Photography enthusiasts who also have a bit of passion for history will definitely love this list of the most important breakthroughs in photography, such as the first digitally scanned photograph, the first motion picture, the first human in a photograph, the first color photograph and so on. Just watch, read and enjoy!
Discovered in 2002, this is the world’s very first photograph ever taken, capturing the image of an engraving of a man walking a horse. The technique used for this photograph is known as heliogravure, involving a piece of copper covered with light sensitive bitumen. This metal plate is then exposed to light, creating an image that is transferred to paper. The author Nicéphore Niépce’s work is now considered a national treasure by the French government and was sold to the French National Library for $392,000.
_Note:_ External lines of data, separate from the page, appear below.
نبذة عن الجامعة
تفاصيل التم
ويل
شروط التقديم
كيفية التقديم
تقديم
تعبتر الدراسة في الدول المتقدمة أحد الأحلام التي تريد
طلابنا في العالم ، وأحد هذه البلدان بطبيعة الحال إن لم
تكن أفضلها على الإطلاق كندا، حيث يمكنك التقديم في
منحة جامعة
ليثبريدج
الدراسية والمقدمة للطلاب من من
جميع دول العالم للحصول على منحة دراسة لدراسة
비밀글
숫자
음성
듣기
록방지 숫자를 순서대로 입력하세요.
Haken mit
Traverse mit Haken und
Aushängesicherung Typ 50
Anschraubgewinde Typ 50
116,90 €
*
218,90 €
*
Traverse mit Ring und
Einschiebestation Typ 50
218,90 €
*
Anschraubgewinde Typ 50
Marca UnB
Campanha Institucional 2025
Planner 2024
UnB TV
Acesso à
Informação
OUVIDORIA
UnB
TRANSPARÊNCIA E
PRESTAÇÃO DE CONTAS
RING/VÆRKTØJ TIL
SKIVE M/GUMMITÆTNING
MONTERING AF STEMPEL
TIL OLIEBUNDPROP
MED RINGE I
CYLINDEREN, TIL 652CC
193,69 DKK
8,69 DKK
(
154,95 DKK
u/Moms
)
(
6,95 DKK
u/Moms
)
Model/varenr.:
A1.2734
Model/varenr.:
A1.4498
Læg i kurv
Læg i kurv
Also taken by Nicéphore Niépce, who took the first photograph ever, the “View from the Window at Le Gras” captured a real scene. The device used was a camera obscura and took 8 hours to expose.
This is the first photograph that captured the image of a man, although the image is not clear, due to the long exposure required. The photograph was taken by Louis Daguerre, inventor of the Daguerreotype, a predecessor of photography.
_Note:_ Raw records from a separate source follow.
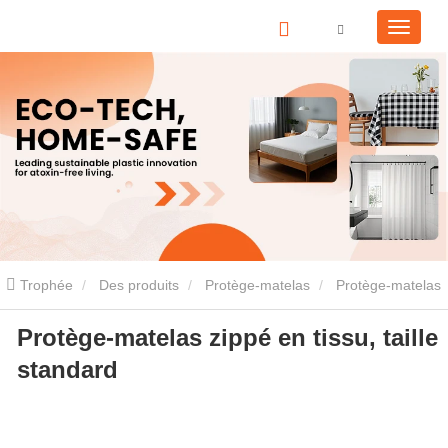
Trophée
Des produits
Protège-matelas
Protège-matelas
Protège-matelas zippé en tissu, taille
en tissu
Protège-matelas zippé en tissu, taille standard
standard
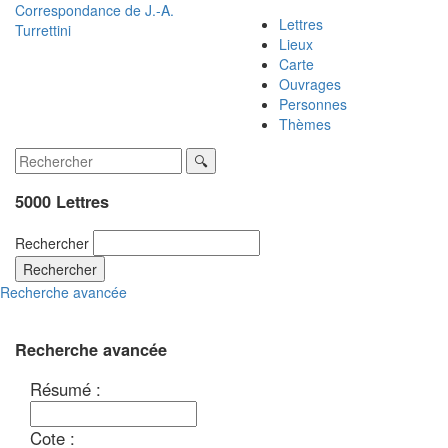
Correspondance de
J.-A.
Lettres
Turrettini
Lieux
Carte
Ouvrages
Personnes
Thèmes
5000 Lettres
Rechercher
Rechercher
Recherche avancée
Recherche avancée
Résumé :
Cote :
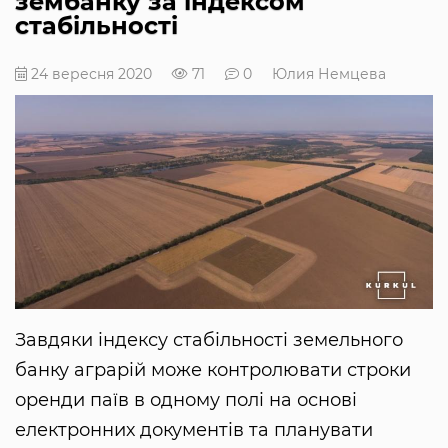
зембанку за індексом
стабільності
24 вересня 2020
71
0
Юлия Немцева
Завдяки індексу стабільності земельного
банку аграрій може контролювати строки
оренди паїв в одному полі на основі
електронних документів та планувати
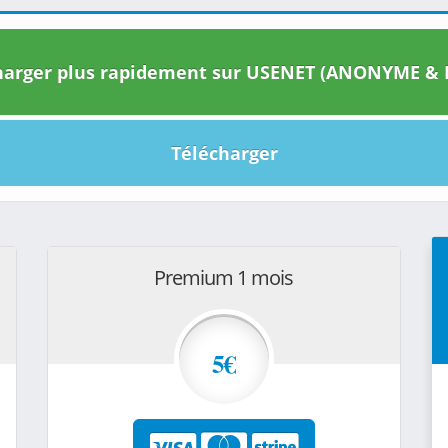
arger plus rapidement sur USENET (ANONYME & I
Télécharger
Premium 1 mois
5€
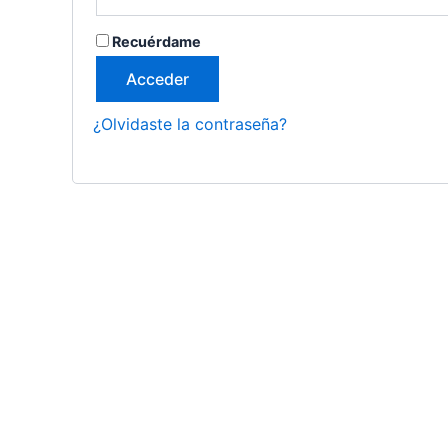
Recuérdame
Acceder
¿Olvidaste la contraseña?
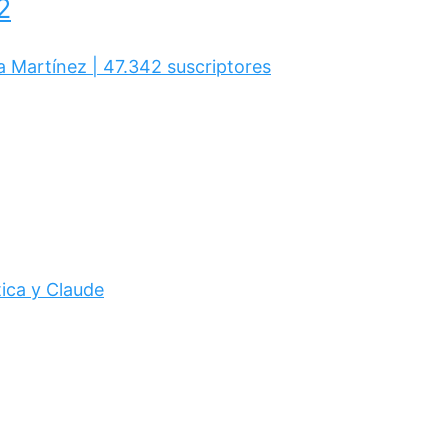
2
a Martínez | 47.342 suscriptores
tica y Claude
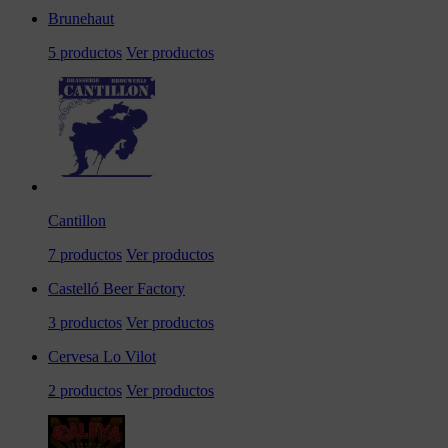
Brunehaut
5 productos
Ver productos
Cantillon
7 productos
Ver productos
Castelló Beer Factory
3 productos
Ver productos
Cervesa Lo Vilot
2 productos
Ver productos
The very first photograph that intentionally captured a human as its main subject. The photograph was taken by William Henry Fox Talbot who invented the negative/positive photographic process.
Capturing a tartan ribbon, this is the first actual color photograph taken by James Clerk Maxwell. The shot was taken three times – each time using a different color filter over the lens and then projected onto a screen using three projectors, aligning the three images. The original plates are preserved in Edinburgh, Maxwell’s birthplace.
The “Landscape of Southern France” photograph was taken by Louis Arthur Ducos du Hauron, inventor of the subtractive color method (cyan, magenta and yellow), who also worked with the additive technique (red, green and blue) to create color photography.
The first high speed series was created by Eadweard Muybridge using a series of trip wires to obtain the effect of motion pictures. He also invented the zoopraxiscope, a device that preceded the modern motion picture projector.
The Roundhay garden Scene is the first short motion picture or film directed by the French inventor Louis Le Prince. It was recorded at 12 frames per second and only lasts for 2.11 seconds, having however enough time to present the characters walking.
Kodak is the one to invent the 35 mm film that has been used to this day.
A computer pioneer at the National institute of Standards and Technology, Russell Kirsch, was the one who developed the digital system by which a camera could be connected to a computer. The first digital photo shows Kirsch’s three-month-old son and measured only 176*176 pixels.